Future with WooCommerce?

In spite of (and in some ways because of) the recent pricing and licensing changes we still believe WooCommerce is the best eCommerce solution out there in terms of functionality, ease of use, and yes — cost. The reality is that WooTheme’s policy of unlimited support and updates for a one-time price was unsustainable (see this comment), something we’ve been witness to first hand as a de-facto tier 2-3 support team for our roughly 40 extensions. Since each sale previously resulted in a one-time revenue for WooThemes, with a potentially unlimited support liability, it simply became an untenable situation.

Running a business is difficult, you start out with one idea or plan and before you know it you’re doing something else entirely, and you almost always have to make corrections along the way, sometimes even large ones. It’s going to be far better for shop owners that WooThemes charge a higher premium and still be around 5, 10, 15 years from now to continue to support merchants, than it would be for WooThemes to find themselves in an unsustainable position and have to shut the whole program down or take other drastic measures.

We realize how unfortunate and unexpected this is for people who previously purchased and expected unlimited usage or support, and there’s not a whole lot that can be said, besides that we truly believe WooThemes is doing what they feel they must in order to create a lasting business.

This can be seen in their honest disclosure that they don’t know how much of a discount they’re going to be able to provide for early renewals at this point, they want to base that on the level of support and maintenance costs actually incurred by a plugin, rather than saying that all plugins renew at say a flat rate of 80% of price.

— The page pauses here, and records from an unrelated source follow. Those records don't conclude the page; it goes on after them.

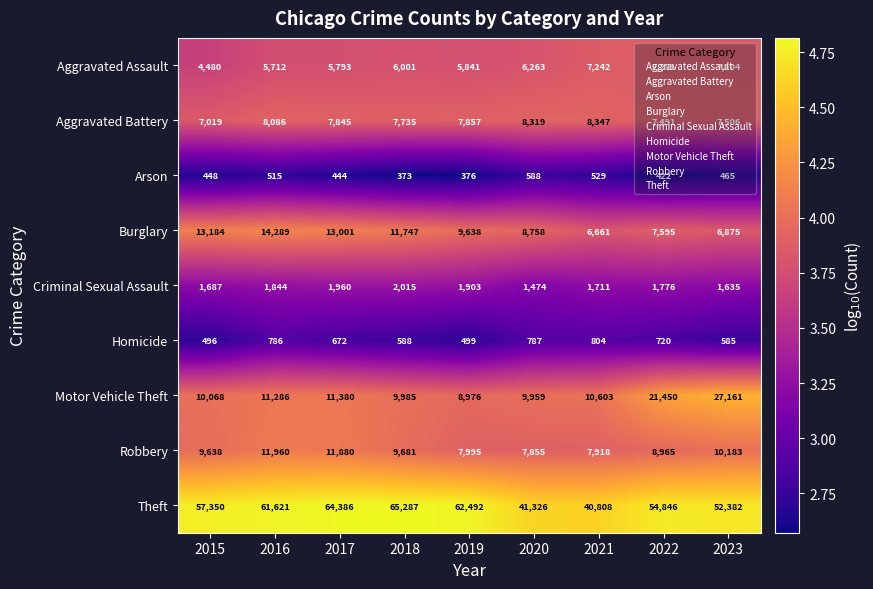

What is the difference between the highest and lowest values at 2015?

56902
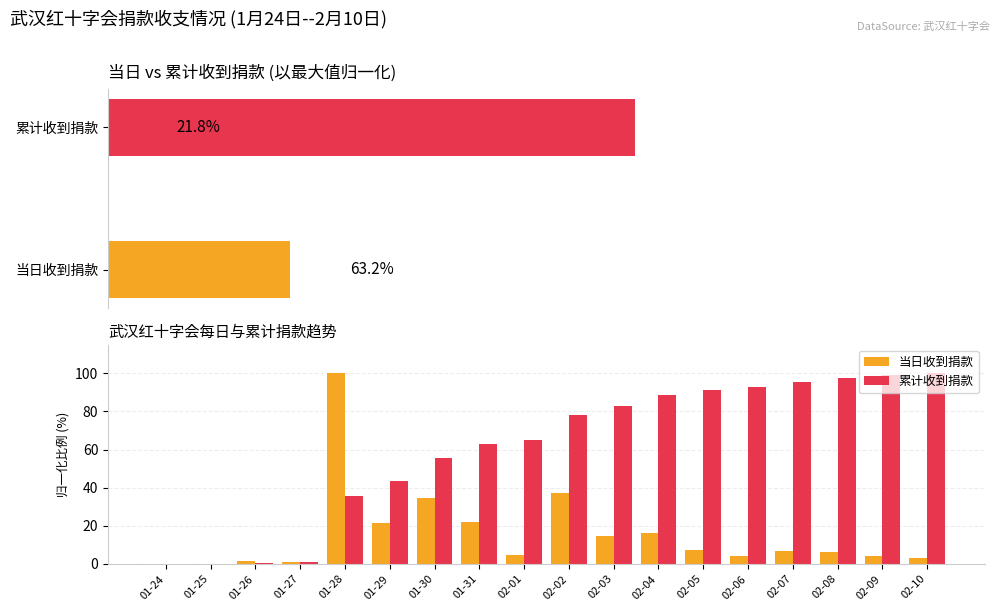

What position from the left is 01-29?

6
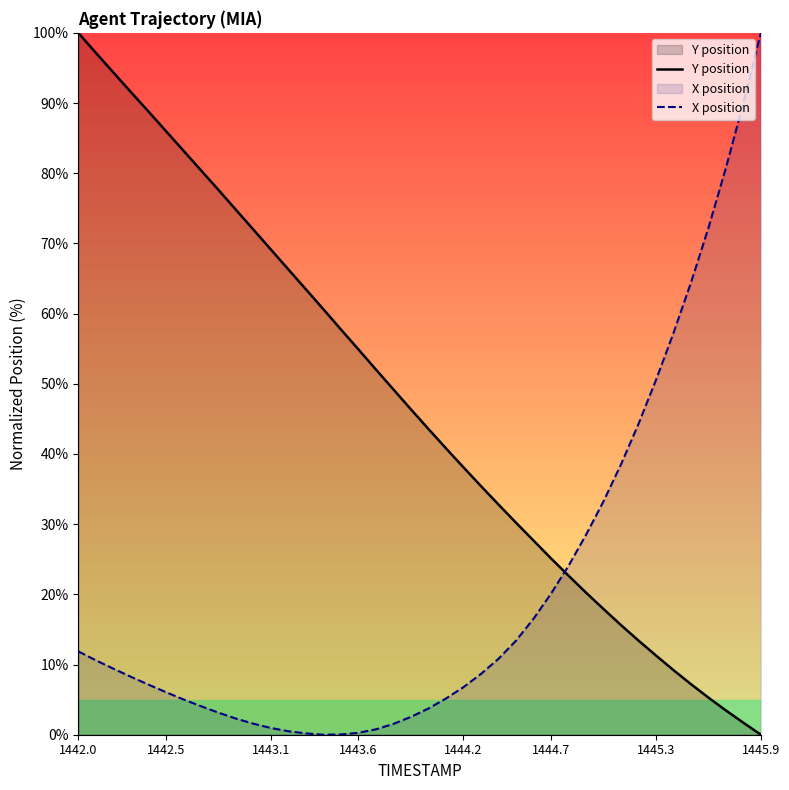

At which label does Y position reach its peak?

1442.0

In the end these changes will discourage some would-be and even previously loyal customers who will seek out other alternatives, and there’s nothing wrong with that; no single solution can or should serve everyone. The bottom line is we believe these changes will make WooThemes as a company, and WooCommerce as an ecosystem, stronger than it was before. Those who find sufficient value in the work that the 30-odd WooThemes employees, and roughly 50 third-party developers perform day-in and day-out, will continue to choose WooCommerce.

We won’t be going anywhere, and hope neither will the majority of WooThemes customers when all is said and done.